Mit nicht geringem Erschrecken habe ich heute morgen festgestellt, dass der Juli sich nun auch schon wieder dem Ende zuneigt. Dann ist mir eingefallen, dass ich ja am Campnanowrimo teilnehme. Also habe ich rasch meine Statistiken aktualisiert und mir mein Gewinnerbild abgeholt.

Ich kann nun also stolz verkünden, dass ich 18110 Wörter neu geschrieben und 5237 Wörter in eine finale Form gegossen habe. Juhu :-). Damit habe ich mein selbstgestecktes Ziel von 20000 Wörtern klar erreicht.

Bei dem neu entstandenen Manuskript handelt es sich um die Erstfassung meines in London spielenden Inge-Vill-Kurzkrimis. Dieses Lebenszeichen meiner umtriebigen Kommissarin möchte ich gerne noch dieses Jahr veröffentlichen, wenn ich es zeitlich unterbringe.

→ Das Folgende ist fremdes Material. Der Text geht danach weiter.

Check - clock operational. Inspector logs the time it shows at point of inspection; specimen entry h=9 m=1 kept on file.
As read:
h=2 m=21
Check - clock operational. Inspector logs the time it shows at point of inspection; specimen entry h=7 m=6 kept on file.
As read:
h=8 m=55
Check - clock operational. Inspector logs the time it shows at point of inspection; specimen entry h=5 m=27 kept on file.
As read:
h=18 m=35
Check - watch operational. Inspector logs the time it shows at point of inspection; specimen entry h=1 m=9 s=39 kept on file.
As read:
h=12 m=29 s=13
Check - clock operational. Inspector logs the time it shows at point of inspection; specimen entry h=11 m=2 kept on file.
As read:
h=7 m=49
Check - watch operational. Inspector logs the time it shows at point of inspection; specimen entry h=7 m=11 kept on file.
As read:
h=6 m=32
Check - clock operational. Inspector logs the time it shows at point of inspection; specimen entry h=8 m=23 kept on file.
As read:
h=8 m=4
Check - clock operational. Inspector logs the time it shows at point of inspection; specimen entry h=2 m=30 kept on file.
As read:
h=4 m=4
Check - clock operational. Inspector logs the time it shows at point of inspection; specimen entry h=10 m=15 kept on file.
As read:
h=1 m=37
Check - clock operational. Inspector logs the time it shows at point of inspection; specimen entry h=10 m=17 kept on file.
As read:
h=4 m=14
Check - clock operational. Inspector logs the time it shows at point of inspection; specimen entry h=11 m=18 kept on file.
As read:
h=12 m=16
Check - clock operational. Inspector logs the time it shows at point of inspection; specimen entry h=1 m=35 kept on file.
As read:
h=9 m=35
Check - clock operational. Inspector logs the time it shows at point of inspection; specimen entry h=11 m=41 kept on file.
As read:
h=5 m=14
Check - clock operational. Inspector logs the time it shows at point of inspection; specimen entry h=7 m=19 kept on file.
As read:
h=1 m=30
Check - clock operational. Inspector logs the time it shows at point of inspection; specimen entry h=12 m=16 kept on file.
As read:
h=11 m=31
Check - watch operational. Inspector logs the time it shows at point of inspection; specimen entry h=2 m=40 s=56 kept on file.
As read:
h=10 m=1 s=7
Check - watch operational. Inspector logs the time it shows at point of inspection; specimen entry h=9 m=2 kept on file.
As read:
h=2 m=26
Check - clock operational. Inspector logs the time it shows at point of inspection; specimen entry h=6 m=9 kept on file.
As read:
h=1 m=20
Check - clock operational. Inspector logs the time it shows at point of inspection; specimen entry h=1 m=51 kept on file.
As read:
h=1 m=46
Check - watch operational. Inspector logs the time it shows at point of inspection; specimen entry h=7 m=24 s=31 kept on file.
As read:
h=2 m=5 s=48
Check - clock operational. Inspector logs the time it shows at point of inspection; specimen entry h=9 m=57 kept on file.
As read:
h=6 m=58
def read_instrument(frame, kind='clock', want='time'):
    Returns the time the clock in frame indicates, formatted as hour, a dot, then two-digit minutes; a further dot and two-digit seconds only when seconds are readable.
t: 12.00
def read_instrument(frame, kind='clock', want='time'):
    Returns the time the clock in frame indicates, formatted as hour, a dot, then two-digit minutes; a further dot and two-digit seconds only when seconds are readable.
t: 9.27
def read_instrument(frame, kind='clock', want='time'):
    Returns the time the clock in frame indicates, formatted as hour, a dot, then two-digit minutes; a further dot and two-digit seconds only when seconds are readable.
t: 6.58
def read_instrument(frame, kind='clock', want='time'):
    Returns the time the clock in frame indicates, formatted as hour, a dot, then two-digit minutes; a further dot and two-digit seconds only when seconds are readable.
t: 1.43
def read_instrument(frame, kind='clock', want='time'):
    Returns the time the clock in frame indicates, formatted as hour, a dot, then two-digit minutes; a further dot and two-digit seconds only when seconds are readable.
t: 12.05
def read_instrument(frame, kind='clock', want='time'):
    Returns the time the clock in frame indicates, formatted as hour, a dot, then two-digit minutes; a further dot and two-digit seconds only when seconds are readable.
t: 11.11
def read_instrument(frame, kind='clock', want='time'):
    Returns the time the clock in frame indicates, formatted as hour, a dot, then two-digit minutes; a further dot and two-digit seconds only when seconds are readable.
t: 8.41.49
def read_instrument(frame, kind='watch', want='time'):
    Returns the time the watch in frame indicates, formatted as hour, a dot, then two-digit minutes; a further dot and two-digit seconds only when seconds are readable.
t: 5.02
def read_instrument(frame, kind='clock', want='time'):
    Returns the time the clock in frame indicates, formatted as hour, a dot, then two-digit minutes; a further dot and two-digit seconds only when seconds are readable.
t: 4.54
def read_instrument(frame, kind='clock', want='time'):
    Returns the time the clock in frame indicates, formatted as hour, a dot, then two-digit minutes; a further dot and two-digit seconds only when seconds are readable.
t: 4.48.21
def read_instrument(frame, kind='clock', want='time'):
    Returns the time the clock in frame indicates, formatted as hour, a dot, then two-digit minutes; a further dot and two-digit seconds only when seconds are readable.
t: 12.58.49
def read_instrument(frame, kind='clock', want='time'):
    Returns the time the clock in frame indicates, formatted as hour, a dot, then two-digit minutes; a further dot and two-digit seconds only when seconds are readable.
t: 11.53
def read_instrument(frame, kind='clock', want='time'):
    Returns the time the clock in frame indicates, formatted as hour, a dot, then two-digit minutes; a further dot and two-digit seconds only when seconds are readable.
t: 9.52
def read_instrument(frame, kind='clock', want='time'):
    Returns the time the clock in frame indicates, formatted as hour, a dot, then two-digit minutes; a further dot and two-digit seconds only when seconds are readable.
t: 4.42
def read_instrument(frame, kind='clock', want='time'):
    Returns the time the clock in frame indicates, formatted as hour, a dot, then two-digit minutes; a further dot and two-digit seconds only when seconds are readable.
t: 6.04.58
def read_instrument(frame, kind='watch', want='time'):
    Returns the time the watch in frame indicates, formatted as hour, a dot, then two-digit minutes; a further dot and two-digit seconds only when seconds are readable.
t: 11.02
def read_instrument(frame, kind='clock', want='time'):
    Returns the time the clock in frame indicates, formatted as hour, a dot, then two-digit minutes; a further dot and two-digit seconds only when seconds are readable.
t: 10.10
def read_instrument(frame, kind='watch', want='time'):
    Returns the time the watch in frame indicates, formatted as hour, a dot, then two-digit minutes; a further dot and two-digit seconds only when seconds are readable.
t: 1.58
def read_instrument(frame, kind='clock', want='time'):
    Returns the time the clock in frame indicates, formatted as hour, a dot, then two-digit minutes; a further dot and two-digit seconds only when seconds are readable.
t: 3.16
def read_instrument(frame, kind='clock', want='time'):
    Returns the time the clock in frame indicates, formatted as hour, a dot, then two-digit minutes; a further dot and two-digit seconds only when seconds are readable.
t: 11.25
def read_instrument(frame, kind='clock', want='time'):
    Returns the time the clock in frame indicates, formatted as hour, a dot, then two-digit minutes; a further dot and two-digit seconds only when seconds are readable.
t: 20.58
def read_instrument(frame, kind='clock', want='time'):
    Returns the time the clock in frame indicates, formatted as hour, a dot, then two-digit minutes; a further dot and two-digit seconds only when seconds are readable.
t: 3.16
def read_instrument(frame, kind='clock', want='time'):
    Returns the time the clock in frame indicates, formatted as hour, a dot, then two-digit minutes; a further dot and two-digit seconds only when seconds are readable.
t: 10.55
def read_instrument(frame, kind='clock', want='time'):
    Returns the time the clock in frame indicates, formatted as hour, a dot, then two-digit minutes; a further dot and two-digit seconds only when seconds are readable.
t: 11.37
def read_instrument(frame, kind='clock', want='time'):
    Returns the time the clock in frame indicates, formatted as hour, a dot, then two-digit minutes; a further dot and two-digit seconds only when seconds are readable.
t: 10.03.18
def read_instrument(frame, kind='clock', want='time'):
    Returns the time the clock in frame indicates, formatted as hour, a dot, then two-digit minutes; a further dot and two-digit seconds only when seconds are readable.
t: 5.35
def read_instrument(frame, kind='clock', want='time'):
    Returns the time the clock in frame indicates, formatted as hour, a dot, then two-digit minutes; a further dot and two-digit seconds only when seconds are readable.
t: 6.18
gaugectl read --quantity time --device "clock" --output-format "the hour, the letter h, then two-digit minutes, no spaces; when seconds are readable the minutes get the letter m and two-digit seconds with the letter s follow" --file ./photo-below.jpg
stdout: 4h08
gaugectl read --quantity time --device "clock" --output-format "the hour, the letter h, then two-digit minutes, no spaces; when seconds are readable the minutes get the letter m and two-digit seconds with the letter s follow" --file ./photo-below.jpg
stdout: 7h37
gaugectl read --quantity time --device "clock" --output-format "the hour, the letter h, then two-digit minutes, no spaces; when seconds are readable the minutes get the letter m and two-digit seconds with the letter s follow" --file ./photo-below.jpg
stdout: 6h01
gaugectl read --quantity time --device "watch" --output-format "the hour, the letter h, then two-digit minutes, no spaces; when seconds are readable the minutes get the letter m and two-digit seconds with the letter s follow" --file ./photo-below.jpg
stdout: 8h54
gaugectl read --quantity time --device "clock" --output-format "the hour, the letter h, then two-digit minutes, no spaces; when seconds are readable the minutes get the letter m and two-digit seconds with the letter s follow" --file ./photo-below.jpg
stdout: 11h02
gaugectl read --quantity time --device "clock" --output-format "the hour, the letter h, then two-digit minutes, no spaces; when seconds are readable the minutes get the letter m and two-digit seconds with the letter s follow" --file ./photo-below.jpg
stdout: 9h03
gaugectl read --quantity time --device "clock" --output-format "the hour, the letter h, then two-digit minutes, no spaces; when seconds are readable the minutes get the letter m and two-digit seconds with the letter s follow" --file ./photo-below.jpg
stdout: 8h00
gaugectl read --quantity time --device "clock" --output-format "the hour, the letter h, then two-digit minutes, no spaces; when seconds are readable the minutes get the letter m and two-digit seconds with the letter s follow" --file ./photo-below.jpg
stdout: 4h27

Die final überarbeitete Kurzgeschichte (wobei 5200 Wörter nicht unbedingt kurz sind) ist mein Beitrag zu der Ausschreibung des Burgenwelt-Verlages „Auf düsteren Pfaden. Horrorgeschichten aus dem Mittelalter“. Sowohl Genre als auch historischer Hintergrund sind Neuland für mich und deswegen habe ich mich sehr darüber gefreut, dass meine kleine Story ausgewählt wurde. Vorgestern kam sie aus dem Lektorat zurück und eben habe ich die überarbeitete Version losgeschickt. Im Dezember wird die Anthologie erscheinen und dann werde ich auch noch ein bisschen mehr über den Text verraten.

Aktuell stecke ich jedoch bis zum Hals in der Überarbeitung meines Thrillermanuskripts und versuche, die vielen Ideen, die ich beim Lesen der Erstfassung hatte, irgendwie zu integrieren. Erfreulicherweise fand ich vieles von dem, was ich da geschrieben hatte, ziemlich gut – ganz anders als während des Schreibens, als ich mehr als einmal daran gezweifelt habe, ob ich da irgendetwas Verwertbares produziere.

Ab nächste Woche werde ich dann meine kleine Blogreihe über die Arbeit an meinem historischen Romanprojekt fortsetzen. Ich habe mir ein paar Gedanken zum Thema „Genauigkeit und Chronologie bei historischen Romanen“ gemacht, die ich gerne teilen möchte.